Work task = Set down the passage of the washing machine forum thread below from "## [email protected] (May" to "Dating a washer.", copying it word for word.
-------- Extract provided
Another fine example of why it is important not to confuse the words "then" and "than"! :no:


----------



## [email protected] (May 31, 2015)

Fix'n it said:


> a 9y/o ! your a real sicko ! but then if you look at it in "washing machine years", that would be 63. so your ok there :yes: . but still may be a pervert anyway :laughing:


RE: Dating a washer. 
I actually lol after reading the title of the post "dating a washing machine" The first thought that came to mind was that this poor guy has worked on the washer for way too long...it's now his Mon-Fri "date"! 

I do have a question: I have a GE front loading washer bought in 2011. Yesterday I actually overloaded it - too many towels with a pair of jeans, (yes, I did it!) Bottom line, the load washed, rinsed but when it came to spinning it basically stopped. Not stopping all together but slowing down to nil - rotating slowly one way, then the next until it would stop. I read up on how to get codes and found this: code T46. (I cleared and checked several time to make certain that there were no other codes but from there on 003 was the only code that showed. I assumed that I had screwed with the machine so much that the ability to check codes had stopped functioning properly. None the less, that was the first and only code -T46. I read about it and want any input as to whether it makes sense to have my husband "date" the washer or is it at the age that it would be wiser to invest in a new machine? One final note. When I cleaned out the bottom "catch-all", there was nothing much but water that was rather BLACK - no chunks of anything, merely black water. I read that it could be an indicator but haven't yet opened the thing up for further inspection. Thank you to those that care to respond for guidance.


----------



## cleveman (Dec 17, 2011)

Do any of you guys know how to turn a dishwasher into a snowblower?


----------
----------------
-------- Material supplied
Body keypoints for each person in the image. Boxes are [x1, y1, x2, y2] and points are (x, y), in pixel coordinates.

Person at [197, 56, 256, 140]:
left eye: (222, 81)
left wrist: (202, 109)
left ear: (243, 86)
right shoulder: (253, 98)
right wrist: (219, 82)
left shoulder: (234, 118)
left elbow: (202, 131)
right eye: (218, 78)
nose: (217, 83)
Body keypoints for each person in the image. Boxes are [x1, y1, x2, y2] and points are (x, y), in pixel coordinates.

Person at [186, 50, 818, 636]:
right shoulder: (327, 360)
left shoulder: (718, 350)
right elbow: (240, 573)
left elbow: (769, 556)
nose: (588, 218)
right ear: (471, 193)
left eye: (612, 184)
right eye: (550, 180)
----------------
-------- Material supplied
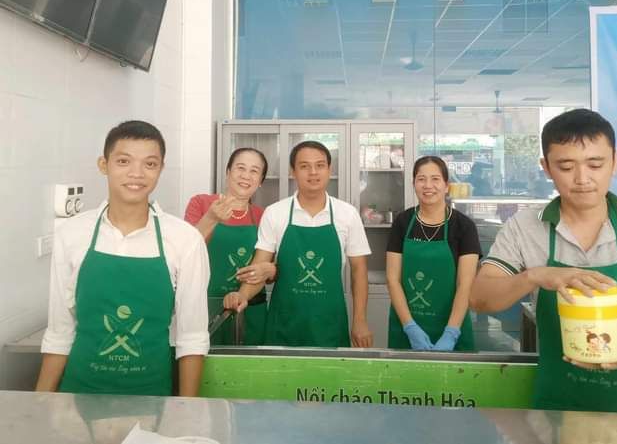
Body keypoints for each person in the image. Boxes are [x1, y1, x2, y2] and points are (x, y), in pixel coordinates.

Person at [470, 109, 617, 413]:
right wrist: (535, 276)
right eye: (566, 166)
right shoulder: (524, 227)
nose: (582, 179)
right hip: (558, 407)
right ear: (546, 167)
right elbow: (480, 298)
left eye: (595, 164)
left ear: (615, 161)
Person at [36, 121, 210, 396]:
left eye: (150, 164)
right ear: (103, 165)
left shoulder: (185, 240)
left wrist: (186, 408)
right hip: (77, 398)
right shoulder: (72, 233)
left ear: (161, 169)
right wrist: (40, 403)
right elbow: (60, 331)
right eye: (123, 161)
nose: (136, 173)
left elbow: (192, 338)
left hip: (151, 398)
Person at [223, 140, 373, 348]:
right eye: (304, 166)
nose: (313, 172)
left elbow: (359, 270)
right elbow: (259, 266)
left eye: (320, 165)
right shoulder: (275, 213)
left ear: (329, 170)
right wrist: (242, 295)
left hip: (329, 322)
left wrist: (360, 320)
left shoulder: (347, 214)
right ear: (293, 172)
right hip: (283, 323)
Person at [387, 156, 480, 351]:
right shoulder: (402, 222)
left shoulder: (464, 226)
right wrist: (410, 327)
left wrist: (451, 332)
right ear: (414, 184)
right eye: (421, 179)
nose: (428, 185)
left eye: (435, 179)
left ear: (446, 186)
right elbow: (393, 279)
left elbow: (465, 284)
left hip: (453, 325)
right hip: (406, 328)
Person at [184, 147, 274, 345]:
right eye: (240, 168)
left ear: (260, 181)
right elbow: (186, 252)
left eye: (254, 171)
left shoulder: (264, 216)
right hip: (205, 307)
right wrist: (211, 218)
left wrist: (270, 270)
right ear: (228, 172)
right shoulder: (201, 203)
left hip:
----------------
Response to the task =
## [email protected] (May 31, 2015)

Fix'n it said:


> a 9y/o ! your a real sicko ! but then if you look at it in "washing machine years", that would be 63. so your ok there :yes: . but still may be a pervert anyway :laughing:


RE: Dating a washer.